++++ Available data

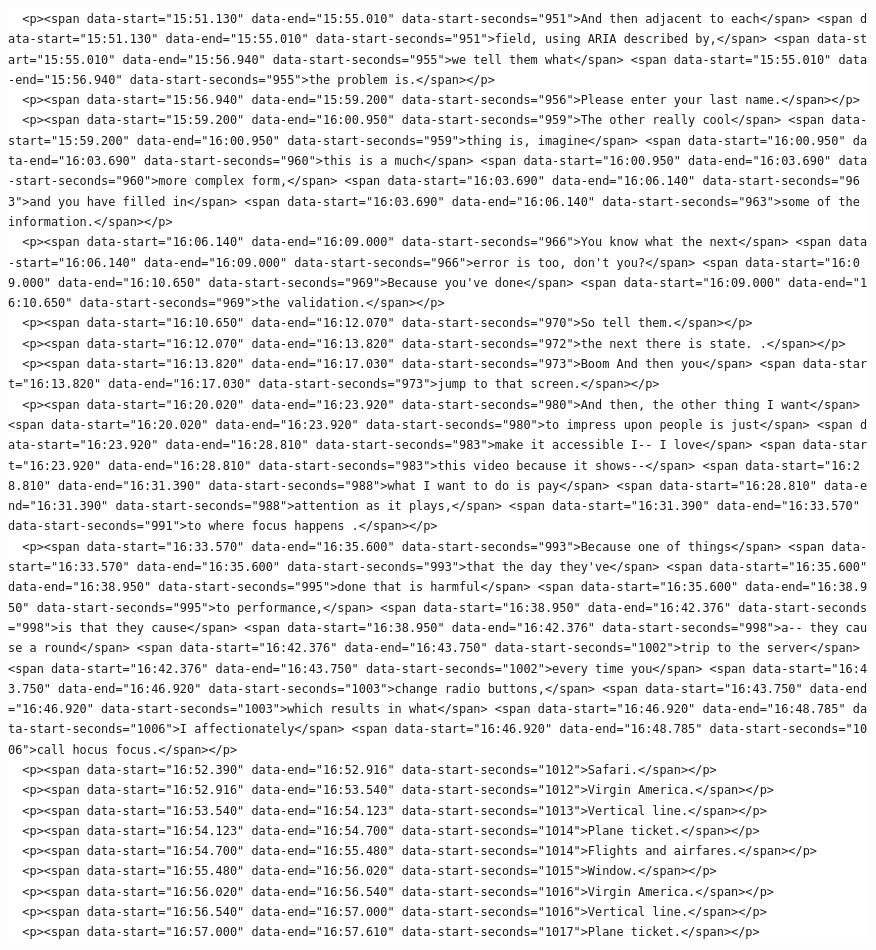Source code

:       <p><span data-start="15:51.130" data-end="15:55.010" data-start-seconds="951">And then adjacent to each</span> <span data-start="15:51.130" data-end="15:55.010" data-start-seconds="951">field, using ARIA described by,</span> <span data-start="15:55.010" data-end="15:56.940" data-start-seconds="955">we tell them what</span> <span data-start="15:55.010" data-end="15:56.940" data-start-seconds="955">the problem is.</span></p>
      <p><span data-start="15:56.940" data-end="15:59.200" data-start-seconds="956">Please enter your last name.</span></p>
      <p><span data-start="15:59.200" data-end="16:00.950" data-start-seconds="959">The other really cool</span> <span data-start="15:59.200" data-end="16:00.950" data-start-seconds="959">thing is, imagine</span> <span data-start="16:00.950" data-end="16:03.690" data-start-seconds="960">this is a much</span> <span data-start="16:00.950" data-end="16:03.690" data-start-seconds="960">more complex form,</span> <span data-start="16:03.690" data-end="16:06.140" data-start-seconds="963">and you have filled in</span> <span data-start="16:03.690" data-end="16:06.140" data-start-seconds="963">some of the information.</span></p>
      <p><span data-start="16:06.140" data-end="16:09.000" data-start-seconds="966">You know what the next</span> <span data-start="16:06.140" data-end="16:09.000" data-start-seconds="966">error is too, don't you?</span> <span data-start="16:09.000" data-end="16:10.650" data-start-seconds="969">Because you've done</span> <span data-start="16:09.000" data-end="16:10.650" data-start-seconds="969">the validation.</span></p>
      <p><span data-start="16:10.650" data-end="16:12.070" data-start-seconds="970">So tell them.</span></p>
      <p><span data-start="16:12.070" data-end="16:13.820" data-start-seconds="972">the next there is state. .</span></p>
      <p><span data-start="16:13.820" data-end="16:17.030" data-start-seconds="973">Boom And then you</span> <span data-start="16:13.820" data-end="16:17.030" data-start-seconds="973">jump to that screen.</span></p>
      <p><span data-start="16:20.020" data-end="16:23.920" data-start-seconds="980">And then, the other thing I want</span> <span data-start="16:20.020" data-end="16:23.920" data-start-seconds="980">to impress upon people is just</span> <span data-start="16:23.920" data-end="16:28.810" data-start-seconds="983">make it accessible I-- I love</span> <span data-start="16:23.920" data-end="16:28.810" data-start-seconds="983">this video because it shows--</span> <span data-start="16:28.810" data-end="16:31.390" data-start-seconds="988">what I want to do is pay</span> <span data-start="16:28.810" data-end="16:31.390" data-start-seconds="988">attention as it plays,</span> <span data-start="16:31.390" data-end="16:33.570" data-start-seconds="991">to where focus happens .</span></p>
      <p><span data-start="16:33.570" data-end="16:35.600" data-start-seconds="993">Because one of things</span> <span data-start="16:33.570" data-end="16:35.600" data-start-seconds="993">that the day they've</span> <span data-start="16:35.600" data-end="16:38.950" data-start-seconds="995">done that is harmful</span> <span data-start="16:35.600" data-end="16:38.950" data-start-seconds="995">to performance,</span> <span data-start="16:38.950" data-end="16:42.376" data-start-seconds="998">is that they cause</span> <span data-start="16:38.950" data-end="16:42.376" data-start-seconds="998">a-- they cause a round</span> <span data-start="16:42.376" data-end="16:43.750" data-start-seconds="1002">trip to the server</span> <span data-start="16:42.376" data-end="16:43.750" data-start-seconds="1002">every time you</span> <span data-start="16:43.750" data-end="16:46.920" data-start-seconds="1003">change radio buttons,</span> <span data-start="16:43.750" data-end="16:46.920" data-start-seconds="1003">which results in what</span> <span data-start="16:46.920" data-end="16:48.785" data-start-seconds="1006">I affectionately</span> <span data-start="16:46.920" data-end="16:48.785" data-start-seconds="1006">call hocus focus.</span></p>
      <p><span data-start="16:52.390" data-end="16:52.916" data-start-seconds="1012">Safari.</span></p>
      <p><span data-start="16:52.916" data-end="16:53.540" data-start-seconds="1012">Virgin America.</span></p>
      <p><span data-start="16:53.540" data-end="16:54.123" data-start-seconds="1013">Vertical line.</span></p>
      <p><span data-start="16:54.123" data-end="16:54.700" data-start-seconds="1014">Plane ticket.</span></p>
      <p><span data-start="16:54.700" data-end="16:55.480" data-start-seconds="1014">Flights and airfares.</span></p>
      <p><span data-start="16:55.480" data-end="16:56.020" data-start-seconds="1015">Window.</span></p>
      <p><span data-start="16:56.020" data-end="16:56.540" data-start-seconds="1016">Virgin America.</span></p>
      <p><span data-start="16:56.540" data-end="16:57.000" data-start-seconds="1016">Vertical line.</span></p>
      <p><span data-start="16:57.000" data-end="16:57.610" data-start-seconds="1017">Plane ticket.</span></p>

++++++++

> **Job**
Rewrite the source text in the records with every "Plane ticket" replaced by "Airline ticket" and all else unchanged, leaving the pictures out.

> **Result of the exercise**
Source code

:       <p><span data-start="15:51.130" data-end="15:55.010" data-start-seconds="951">And then adjacent to each</span> <span data-start="15:51.130" data-end="15:55.010" data-start-seconds="951">field, using ARIA described by,</span> <span data-start="15:55.010" data-end="15:56.940" data-start-seconds="955">we tell them what</span> <span data-start="15:55.010" data-end="15:56.940" data-start-seconds="955">the problem is.</span></p>
      <p><span data-start="15:56.940" data-end="15:59.200" data-start-seconds="956">Please enter your last name.</span></p>
      <p><span data-start="15:59.200" data-end="16:00.950" data-start-seconds="959">The other really cool</span> <span data-start="15:59.200" data-end="16:00.950" data-start-seconds="959">thing is, imagine</span> <span data-start="16:00.950" data-end="16:03.690" data-start-seconds="960">this is a much</span> <span data-start="16:00.950" data-end="16:03.690" data-start-seconds="960">more complex form,</span> <span data-start="16:03.690" data-end="16:06.140" data-start-seconds="963">and you have filled in</span> <span data-start="16:03.690" data-end="16:06.140" data-start-seconds="963">some of the information.</span></p>
      <p><span data-start="16:06.140" data-end="16:09.000" data-start-seconds="966">You know what the next</span> <span data-start="16:06.140" data-end="16:09.000" data-start-seconds="966">error is too, don't you?</span> <span data-start="16:09.000" data-end="16:10.650" data-start-seconds="969">Because you've done</span> <span data-start="16:09.000" data-end="16:10.650" data-start-seconds="969">the validation.</span></p>
      <p><span data-start="16:10.650" data-end="16:12.070" data-start-seconds="970">So tell them.</span></p>
      <p><span data-start="16:12.070" data-end="16:13.820" data-start-seconds="972">the next there is state. .</span></p>
      <p><span data-start="16:13.820" data-end="16:17.030" data-start-seconds="973">Boom And then you</span> <span data-start="16:13.820" data-end="16:17.030" data-start-seconds="973">jump to that screen.</span></p>
      <p><span data-start="16:20.020" data-end="16:23.920" data-start-seconds="980">And then, the other thing I want</span> <span data-start="16:20.020" data-end="16:23.920" data-start-seconds="980">to impress upon people is just</span> <span data-start="16:23.920" data-end="16:28.810" data-start-seconds="983">make it accessible I-- I love</span> <span data-start="16:23.920" data-end="16:28.810" data-start-seconds="983">this video because it shows--</span> <span data-start="16:28.810" data-end="16:31.390" data-start-seconds="988">what I want to do is pay</span> <span data-start="16:28.810" data-end="16:31.390" data-start-seconds="988">attention as it plays,</span> <span data-start="16:31.390" data-end="16:33.570" data-start-seconds="991">to where focus happens .</span></p>
      <p><span data-start="16:33.570" data-end="16:35.600" data-start-seconds="993">Because one of things</span> <span data-start="16:33.570" data-end="16:35.600" data-start-seconds="993">that the day they've</span> <span data-start="16:35.600" data-end="16:38.950" data-start-seconds="995">done that is harmful</span> <span data-start="16:35.600" data-end="16:38.950" data-start-seconds="995">to performance,</span> <span data-start="16:38.950" data-end="16:42.376" data-start-seconds="998">is that they cause</span> <span data-start="16:38.950" data-end="16:42.376" data-start-seconds="998">a-- they cause a round</span> <span data-start="16:42.376" data-end="16:43.750" data-start-seconds="1002">trip to the server</span> <span data-start="16:42.376" data-end="16:43.750" data-start-seconds="1002">every time you</span> <span data-start="16:43.750" data-end="16:46.920" data-start-seconds="1003">change radio buttons,</span> <span data-start="16:43.750" data-end="16:46.920" data-start-seconds="1003">which results in what</span> <span data-start="16:46.920" data-end="16:48.785" data-start-seconds="1006">I affectionately</span> <span data-start="16:46.920" data-end="16:48.785" data-start-seconds="1006">call hocus focus.</span></p>
      <p><span data-start="16:52.390" data-end="16:52.916" data-start-seconds="1012">Safari.</span></p>
      <p><span data-start="16:52.916" data-end="16:53.540" data-start-seconds="1012">Virgin America.</span></p>
      <p><span data-start="16:53.540" data-end="16:54.123" data-start-seconds="1013">Vertical line.</span></p>
      <p><span data-start="16:54.123" data-end="16:54.700" data-start-seconds="1014">Airline ticket.</span></p>
      <p><span data-start="16:54.700" data-end="16:55.480" data-start-seconds="1014">Flights and airfares.</span></p>
      <p><span data-start="16:55.480" data-end="16:56.020" data-start-seconds="1015">Window.</span></p>
      <p><span data-start="16:56.020" data-end="16:56.540" data-start-seconds="1016">Virgin America.</span></p>
      <p><span data-start="16:56.540" data-end="16:57.000" data-start-seconds="1016">Vertical line.</span></p>
      <p><span data-start="16:57.000" data-end="16:57.610" data-start-seconds="1017">Airline ticket.</span></p>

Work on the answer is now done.